Friday, November 01, 2013



Labour comes to its senses

In 2011, Labour abandoned its values and ran on a platform of raising the retirement age. Voters didn't buy it, and handed Labour its worst defeat since 1928. But Labour's caucus didn't get the message, and kept pushing the policy, reminding everyone of why they couldn't be trusted. But now it looks like the membership has finally put an end to the insanity:

Labour is set to dump its pledge to increase the state pension age.

But it looks likely to keep an increase open as an option, despite calls to drop the promise in favour of holding the age at 65.

A policy workshop at its annual conference this afternoon further watered down a proposal that would have removed the target age of 67, which the party campaigned on in 2011, but commit the party to lifting the age above 65.

The change, which will now go to the full conference for approval on Saturday, adopted a recommendation of the union affiliates for inclusion in the party's high level policy platform.

It commits Labour to a universal superannuation system that is sustainable, but lists raising the eligibility age as only one option to achieve that.


Its an enormous step forward, but it still leaves people uncertain. And with other parties making solid commitments to preserve the pension at 65, Labour cannot afford to equivocate on this. Unless it wants to bleed votes to Winston Peters...

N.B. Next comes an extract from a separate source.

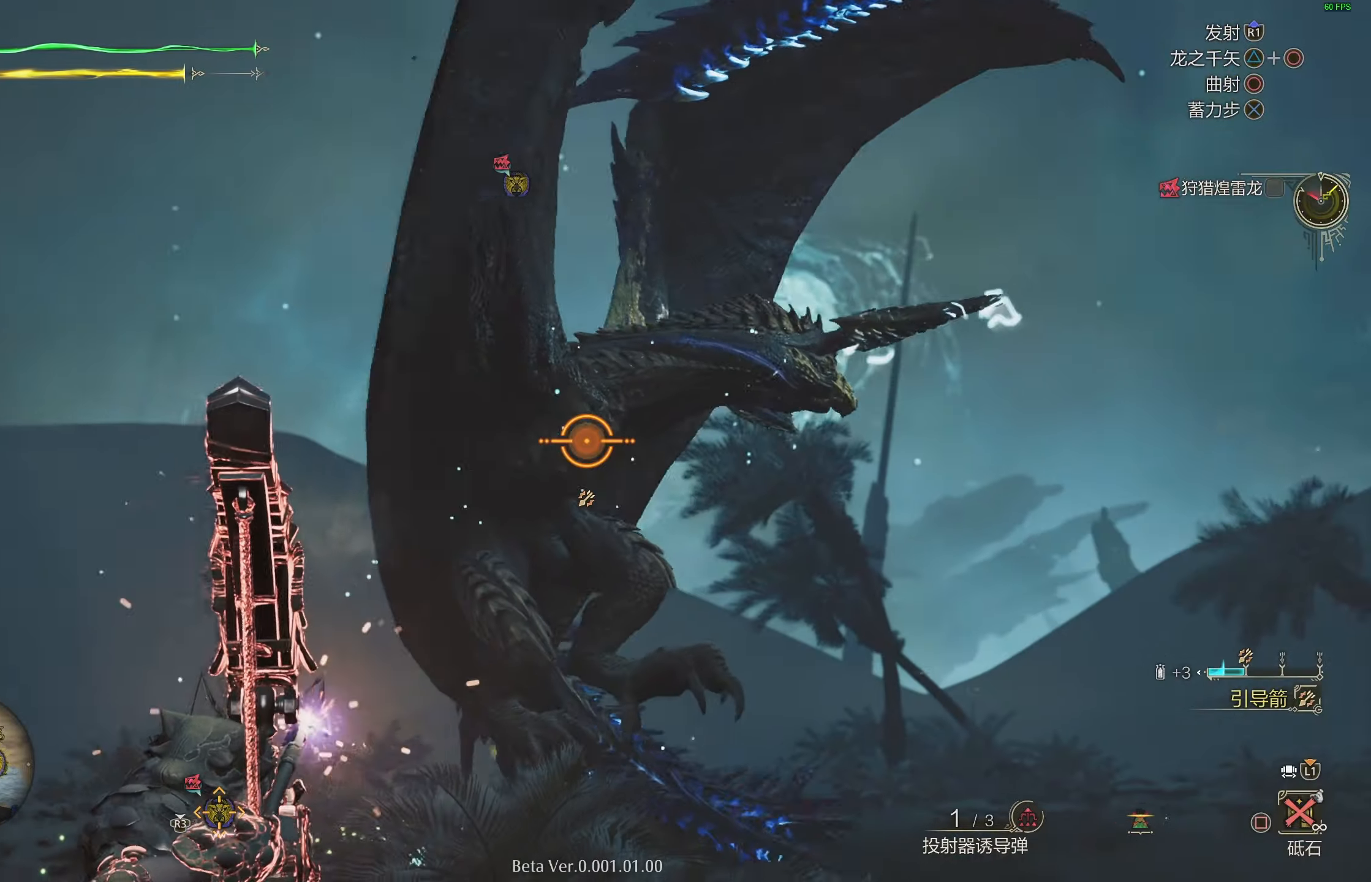
{"buttons": ["L2"], "left_stick": "up-right", "right_stick": "center", "events": [[250, "right_stick", "up-right"], [350, "right_stick", "center"], [383, "R1", "up"]]}
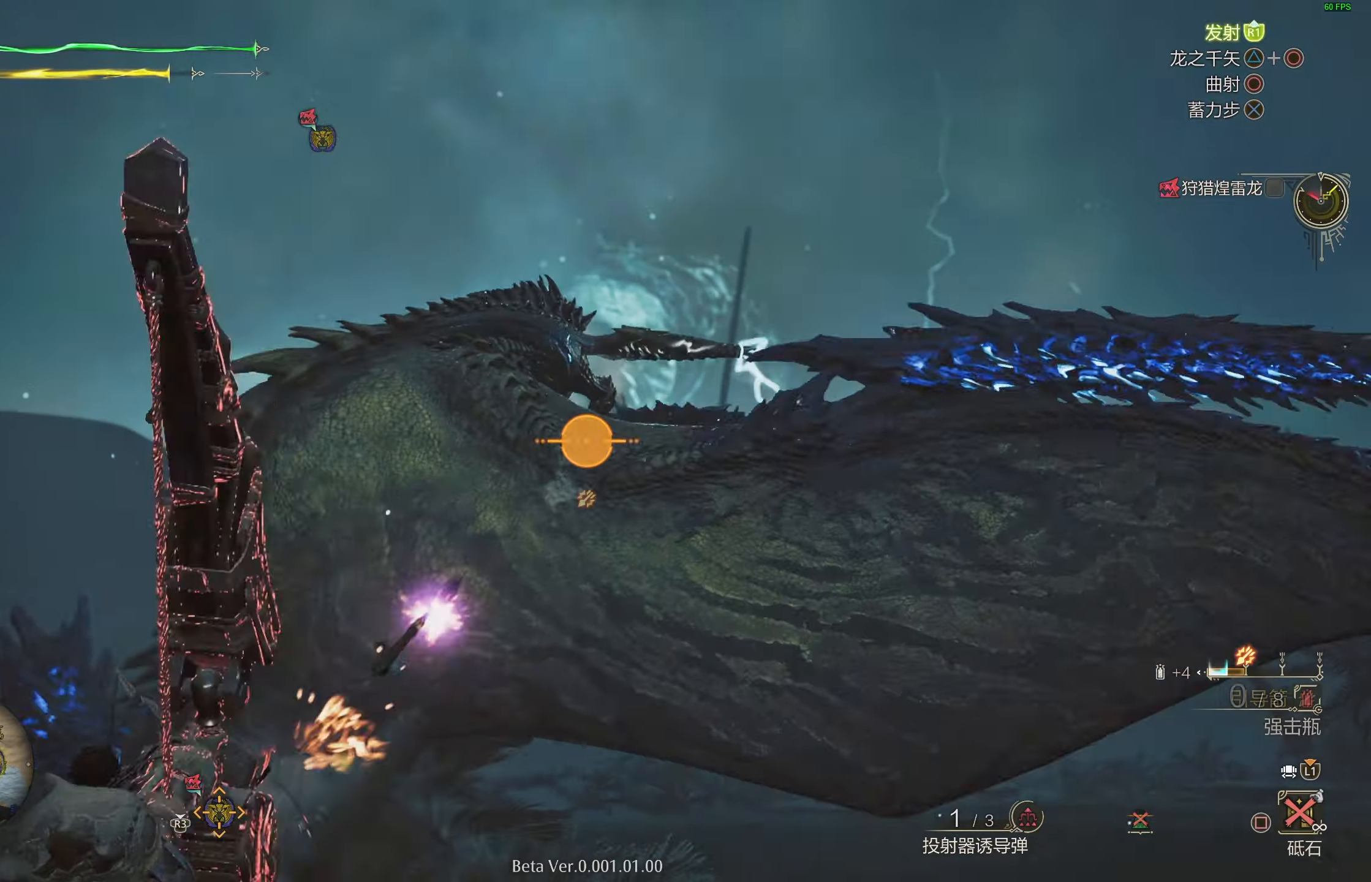
{"buttons": ["L2"], "left_stick": "up-right", "right_stick": "center", "events": []}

We have Labour's increased internal democracy to thank for this. Policy is now set by the membership, rather than the caucus, and is therefore less susceptible to capture by the 1% (and this is a 1% policy - just look at who else advocated it). It is a slap in the face to David Parker and Phil Goff. But given that they betrayed Labour's values and lost an election by doing so, I think they more than deserve it.